ЦЕЛЬ ЗАДАНИЯ |
Продолжите, пожалуйста, текст о докладе Карташева, начав сразу после его последнего предложения.
··· ТЕКСТ ДЛЯ ЧТЕНИЯ
Доклад Карташева во многом можно считать «вехой» в эволюции политического курса Белого движения, в период перехода от вооруженной борьбы на фронтах к «периоду Зарубежья». Признавая невозможность – в ближайшем времени – «возобновления борьбы» в самой России, Карташев считал насущно важным создание «широкой коалиции», характер которой не выражал бы «партийно-группового» представительства. Напротив, необходимо было преодолеть подобную узость и обеспечить осуществление «всероссийской национальной противобольшевистской коалиции времени Алексеева и Корнилова, Колчака и Деникина». Несмотря на то что поиски «зарубежных центров» объединения начались с апреля 1920 г., до тех пор, пока продолжалась «борьба в Крыму», такая коалиция была реальностью. Она давала «ощущение наличности некоторой общенациональной солидарности», поскольку имел место «самый факт существования свободной от власти III Интернационала части России, с защищавшей ее Русской армией и тяготеющим к этому факту во всех столицах мира дипломатическим аппаратом прежней Державы Российской».

Но «после эвакуации Крыма мы утратили остатки своего международного признания. Для Франции из союзников мы превратились в обременительное скопище беженцев. Англия и Германия заключили формальные договоры с правительством московских коммунистов, как с единственной реальной властью России… Нет у русских после Крыма и своего осязательного объединяющего центра в виде бывшей правительственной власти… Крымская трагедия подорвала и без того внутренне ослабевшую политическую коалицию, которая связала себя с судьбой Добровольческой армии»… Идеалом национального объединения, – утверждал Карташев, – является обладание своим собственным государством на своей собственной территории. Этого у нас сейчас нет… Мы находимся в промежуточном положении временных изгнанников из своего собственного дома…, мы с наибольшей естественностью должны искать необходимого центра для своего национального объединения в объединении характера политического, ибо политические начала по природе своей лежат на переходной границе между областью общественной и государственной… Единый авторитетный политический центр в силу своего «зарубежного» характера должен носить «непартийный» и «надпартийный характер».

Нация – вот тот политический, идеологический стержень, вокруг которого, по мнению Карташева, будет создана в будущем и государственная основа. В этом отношении нужно непременно сохранить «связь с Армией», для того чтобы «честь России была спасена», поскольку именно Армия является «сердцевиной русской нации». При этом «красная армия – не национальная армия», и «красная армия нуждается в амнистии». Поддержка Армии будет иметь и важные правовые последствия, поскольку после Брестского мира РККА утратила «всякое право преемственно участвовать в результатах Великой войны и в обеспечении, на почве старых и новых международных договорных обязательств, интересов России подлинной». «Только поднятие над Россией знамен белой армии исправит этот международно-правовой вывих России из ее исторического русла и из бесчестного мирового бандита сделает ее вновь честным кредитоспособным контрагентом».
······
··· ИСХОДНЫЕ ДАННЫЕ
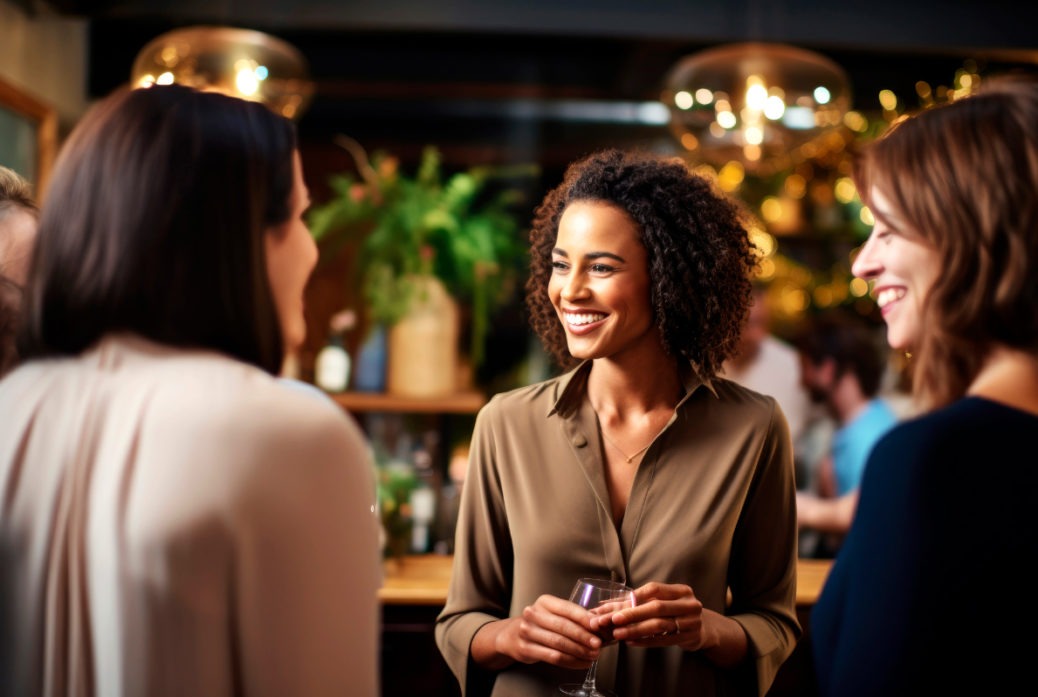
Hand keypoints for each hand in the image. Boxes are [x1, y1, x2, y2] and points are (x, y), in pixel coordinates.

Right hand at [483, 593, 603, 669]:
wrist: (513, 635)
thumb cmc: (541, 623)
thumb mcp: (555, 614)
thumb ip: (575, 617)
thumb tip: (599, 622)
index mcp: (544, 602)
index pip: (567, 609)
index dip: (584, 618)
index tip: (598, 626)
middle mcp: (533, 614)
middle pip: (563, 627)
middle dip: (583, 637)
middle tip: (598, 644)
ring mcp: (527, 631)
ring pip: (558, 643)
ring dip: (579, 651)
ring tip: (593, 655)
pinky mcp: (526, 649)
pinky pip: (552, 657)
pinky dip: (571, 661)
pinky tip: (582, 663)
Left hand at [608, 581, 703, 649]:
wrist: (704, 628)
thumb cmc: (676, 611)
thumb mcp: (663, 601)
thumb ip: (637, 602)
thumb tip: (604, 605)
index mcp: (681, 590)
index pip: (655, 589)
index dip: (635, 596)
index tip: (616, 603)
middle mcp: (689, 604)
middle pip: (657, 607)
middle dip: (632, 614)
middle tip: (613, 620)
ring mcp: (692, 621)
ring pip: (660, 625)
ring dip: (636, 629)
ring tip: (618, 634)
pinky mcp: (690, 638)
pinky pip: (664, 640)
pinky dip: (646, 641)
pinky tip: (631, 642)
······
ОТВЕТ НА ЗАДАНИЕ |
При этом «в психике Национального Объединения» ни в коем случае не должно быть «духа мести». Восстанавливая новую Россию, «Национальное Объединение убило бы себя морально не только соучастием, но и попустительством низкого кровопролития». Сила национального союза – «в чистоте от мерзости погромов». Именно поэтому лозунгу «классовой борьбы» необходимо противопоставить лозунг «национальной борьбы»: «У нас должен быть… огонь любви к нации, к целому народу. Класс есть часть, восстающая на целое. Целое – народ, нация. Но объект чувства любви – не нация, как социально-государственная категория, а нация, взятая вместе с ее органическим, дорогим сердцу окружением, всем кровно-исторически-родным, несравненно-русским. Это – снимающее вражду классов и даже разницу кровей и народностей, всех объединяющее и всем доступное, простейшее начало единой Родины и единой великой общерусской культуры. Начало воистину демократическое. Не надуманная извращенно-мозговая, бездушная демократия Интернационала, а прирожденная, живая, всенародная, общероссийская демократия».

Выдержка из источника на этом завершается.